You can often catch me griping way more about an “Emacs API” than Emacs Lisp, often without any explanation how the interfaces Emacs provides could be possibly worse than the language used for this. Here comes a not too obvious example of the issue at hand that will not go away if you were to rewrite the code in question in <insert favorite toy language>:

(defvar flyspell-prog-text-faces
  '(font-lock-string-face font-lock-comment-face font-lock-doc-face)
  "Faces corresponding to text in programming-mode buffers.")

(defun flyspell-generic-progmode-verify ()
  "Used for `flyspell-generic-check-word-predicate' in programming modes."
  ;; (point) is next char after the word. Must check one char before.
  (let ((f (get-text-property (- (point) 1) 'face)))
    (memq f flyspell-prog-text-faces)))

The above is helper code for Flyspell to detect whether point is in a string or comment. While this is most certainly the easiest way to achieve this goal, it isn’t what the manual recommends. What you’re supposed to do instead is to use the syntax table parser by accessing its state via syntax-ppss and checking slots 3 and 4[1]. The issue with that approach is that it’s not that simple, see the sources of Smartparens for the ugly details, more specifically the sp-point-in-string-or-comment function.

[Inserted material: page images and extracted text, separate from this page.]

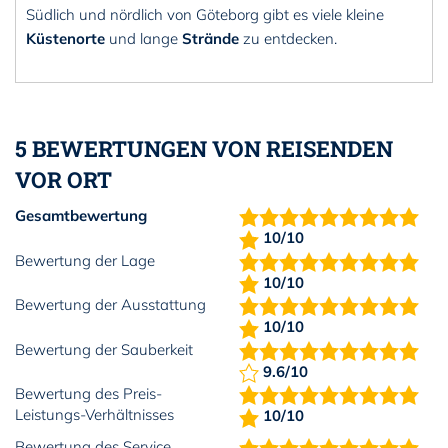
Südlich und nördlich von Göteborg gibt es viele kleine
Küstenorte
und lange
Strände
zu entdecken.
5 BEWERTUNGEN VON REISENDEN
VOR ORT
Gesamtbewertung
10/10
Bewertung der Lage
10/10
Bewertung der Ausstattung
10/10
Bewertung der Sauberkeit
9.6/10
Bewertung des Preis-
Leistungs-Verhältnisses
10/10
Bewertung des Service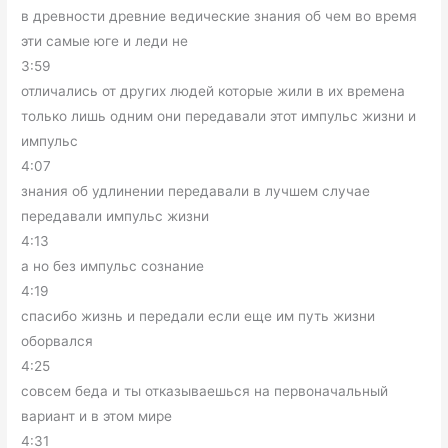
в древности древние ведические знания об чем во время
эти самые юге и леди не
3:59
отличались от других людей которые жили в их времена
только лишь одним они передавали этот импульс жизни и
импульс
4:07
знания об удлинении передавали в лучшем случае
передавали импульс жизни
4:13
а но без импульс сознание
4:19
спасибо жизнь и передали если еще им путь жизни
оборвался
4:25
совсем беда и ты отказываешься на первоначальный
вариант и в этом мире
4:31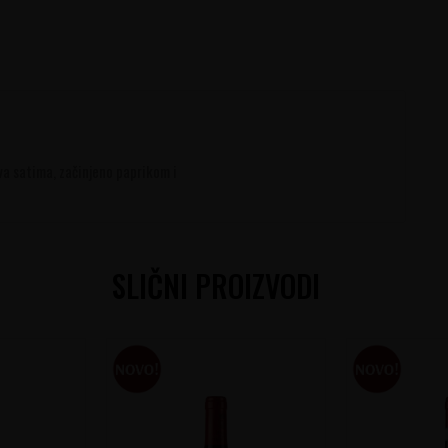
va satima, začinjeno paprikom i
SLIČNI PROIZVODI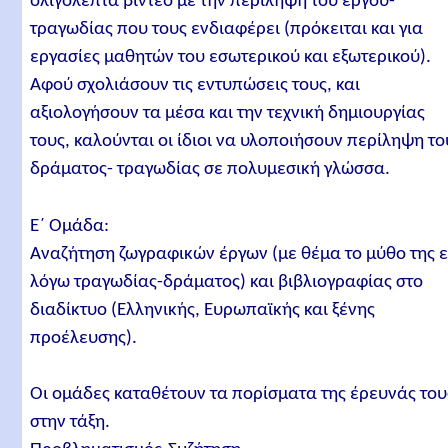
ολιγόλεπτα βίντεο με την περίληψη του έργου-
τραγωδίας που τους ενδιαφέρει (πρόκειται και για
εργασίες μαθητών του εσωτερικού και εξωτερικού).
Αφού σχολιάσουν τις εντυπώσεις τους, και
αξιολογήσουν τα μέσα και την τεχνική δημιουργίας
τους, καλούνται οι ίδιοι να υλοποιήσουν περίληψη το
δράματος- τραγωδίας σε πολυμεσική γλώσσα.
Ε΄ Ομάδα:
Αναζήτηση ζωγραφικών έργων (με θέμα το μύθο της 
λόγω τραγωδίας-δράματος) και βιβλιογραφίας στο
διαδίκτυο (Ελληνικής, Ευρωπαϊκής και ξένης
προέλευσης).
Οι ομάδες καταθέτουν τα πορίσματα της έρευνάς του
στην τάξη.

Let’s take a step back. Why exactly do we need to check the syntactical state of Emacs? To understand what’s going on, you’ll need to know that the first step when building a major mode for a programming language is to set up the syntax tables so that Emacs can recognize strings and comments properly. Once this has been done, both syntax highlighting and movement work correctly. This hack has been done back then to have that special case dealt with in a performant manner, albeit it only works properly for languages looking like C or Lisp. Single characters can be marked as having a special syntax, with extra slots for two-character sequences. In Lisp, a semicolon would start the comment and every newline would terminate one, in C the comment starters and enders would be /* and */. If you’re using a language with more complicated rules than that, there is the crutch of writing a custom syntax-propertize-function that walks over an arbitrary buffer region and applies syntax properties manually. This is how triple-quoted strings are implemented in python.el, the same technique is used to highlight a S-expression comment in scheme.el which starts with #; and extends to the following S-expression.

Unfortunately, not all modes play well. Some resort to just painting over the thing to be a comment or string by applying the right face to it and sacrifice proper movement over symbols and S-expressions. It shouldn’t be surprising that given the choice to fix faulty modes or circumvent a cumbersome API, plenty Emacs hackers pick the latter and get more robust handling for free. After all, practicality beats purity, right?

[1]I’ve seen at least one mode checking slot 8 instead. A detailed analysis of the difference is left to the reader as exercise.